Sub-prime mortgages favored by borrowers with weak credit and little cash may prolong the housing slump.

March 12, 2007

CALIFORNIA'S HOUSING bubble and housing slump share a root cause: easy money. And the particular category of easy money that sustained the bubble for so long -- so-called sub-prime mortgages, which are designed for borrowers with weak credit and little cash on hand -- may also prolong the slump.

Generally, sub-prime mortgages carry higher fees and interest rates than prime loans. Often they feature adjustable rates and other options that keep payments low in the first few years of the loan. They make it easier for buyers to break into expensive markets such as Southern California; since 2003, 15% to 25% of the mortgages originated in California have been sub-prime.

But these loans have a dark side: The size of their payments can increase, sometimes steeply. When home prices are on the rise and credit is easily available, such spikes aren't as problematic; if the payments are too much, a homeowner can always refinance or sell (at a profit).

Or at least a homeowner could during the bubble. In a downturn, those options evaporate -- and many borrowers default.

In the fourth quarter of 2006, default notices rose to almost 40,000 -- their highest level in eight years. The pain could spread if rising defaults beget stricter lending practices and demand for housing slips, driving prices still lower.

Whether the sub-prime mess will initiate such a downward spiral -- or infect the real estate market more broadly -- remains to be seen.

Freddie Mac, which owns about $184 billion in bonds backed by sub-prime mortgages, recently announced that it was raising qualification requirements for the loans in which it invests. And five federal financial regulatory agencies have urged lenders to better explain the risks of adjustable-rate loans.
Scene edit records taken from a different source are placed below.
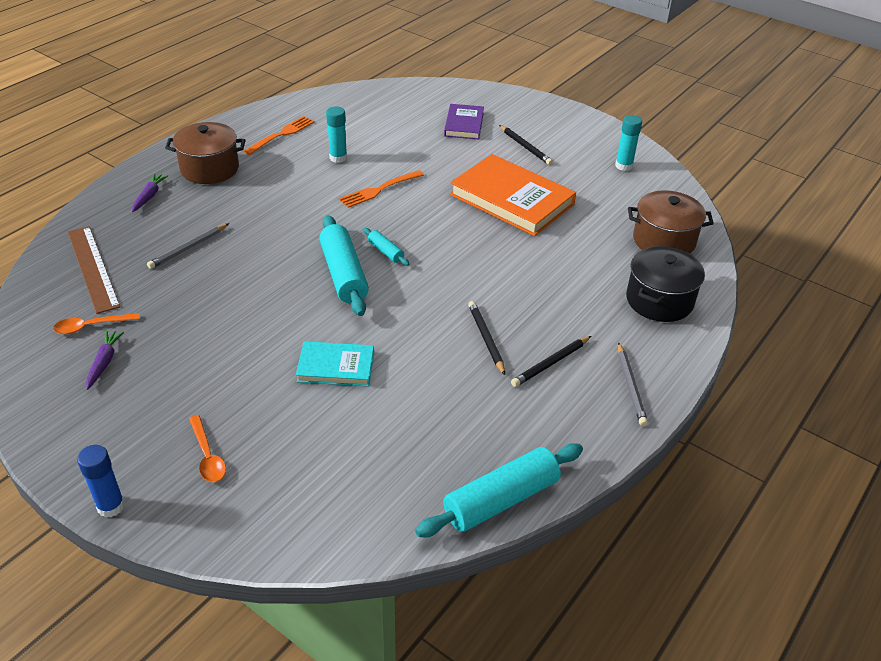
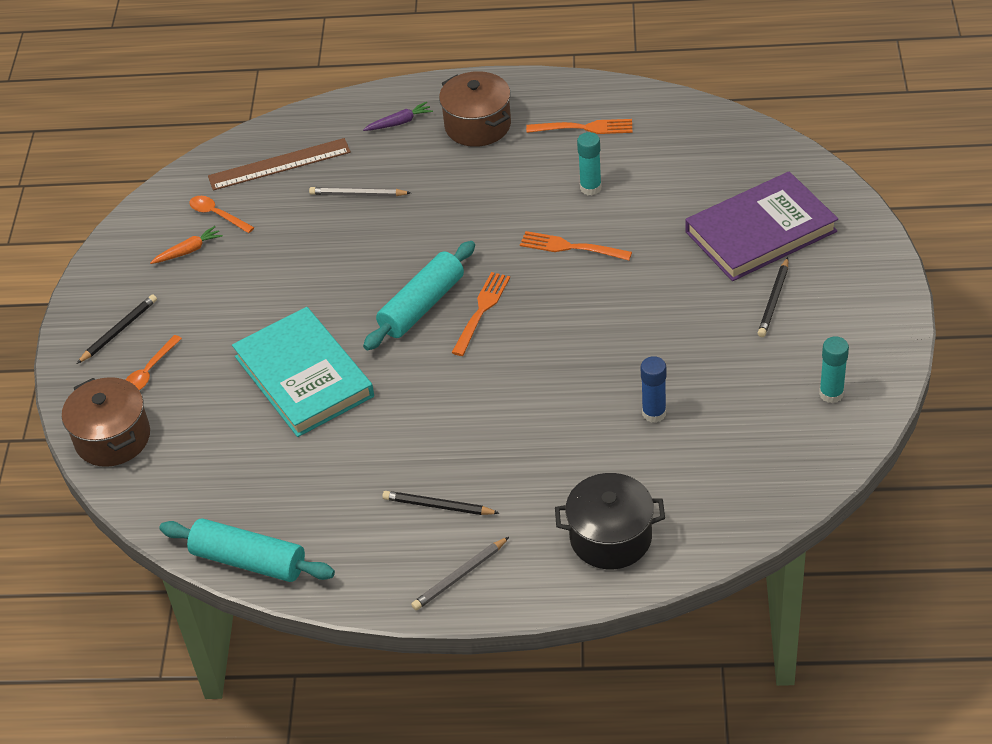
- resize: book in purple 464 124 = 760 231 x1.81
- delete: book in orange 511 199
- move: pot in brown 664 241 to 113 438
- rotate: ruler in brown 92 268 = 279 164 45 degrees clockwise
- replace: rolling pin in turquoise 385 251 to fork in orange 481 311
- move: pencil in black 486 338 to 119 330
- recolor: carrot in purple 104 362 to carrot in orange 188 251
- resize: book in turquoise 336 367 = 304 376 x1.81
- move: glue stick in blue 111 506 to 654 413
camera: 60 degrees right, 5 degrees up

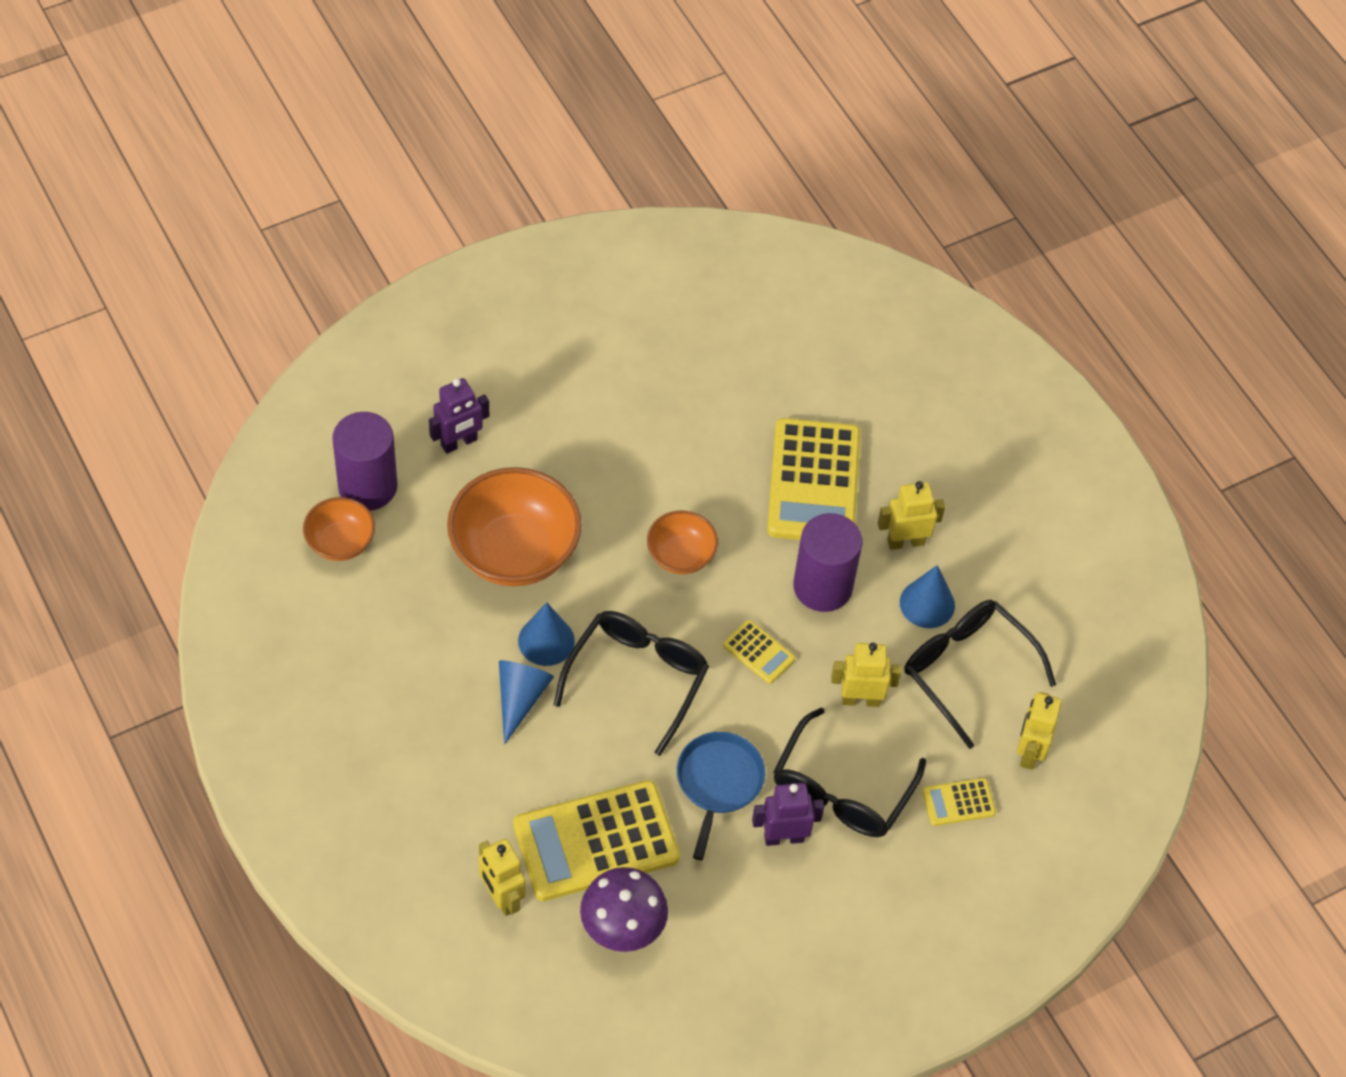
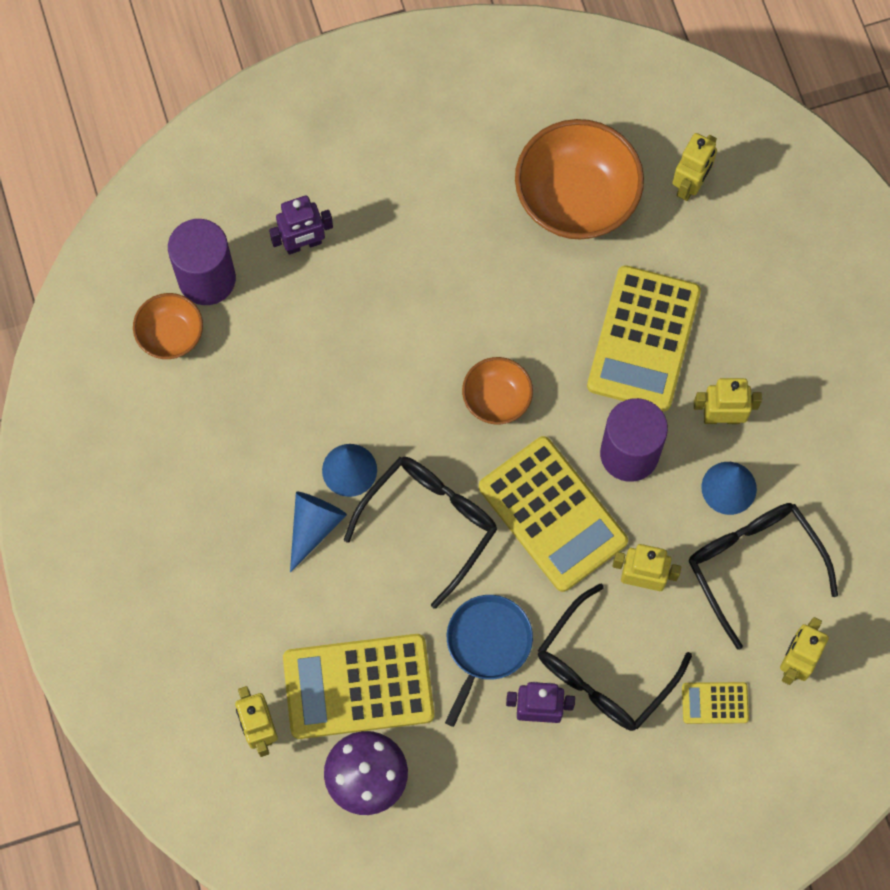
- move: bowl in orange 514 552 to 576 199
- resize: calculator in yellow 759 652 = 552 514 x2.21
- insert: robot in yellow 690 185
camera: 15 degrees right, 15 degrees up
Economists from industry groups say the sub-prime crisis doesn't necessarily spell doom. Another view is that the housing market was in need of a correction and that a tightening of credit is just what the broker ordered. Either way, wobbles from large sub-prime lenders -- which include Irvine-based New Century Financial Corp. and Santa Monica-based Fremont General Corp. -- could put a damper on the local economy.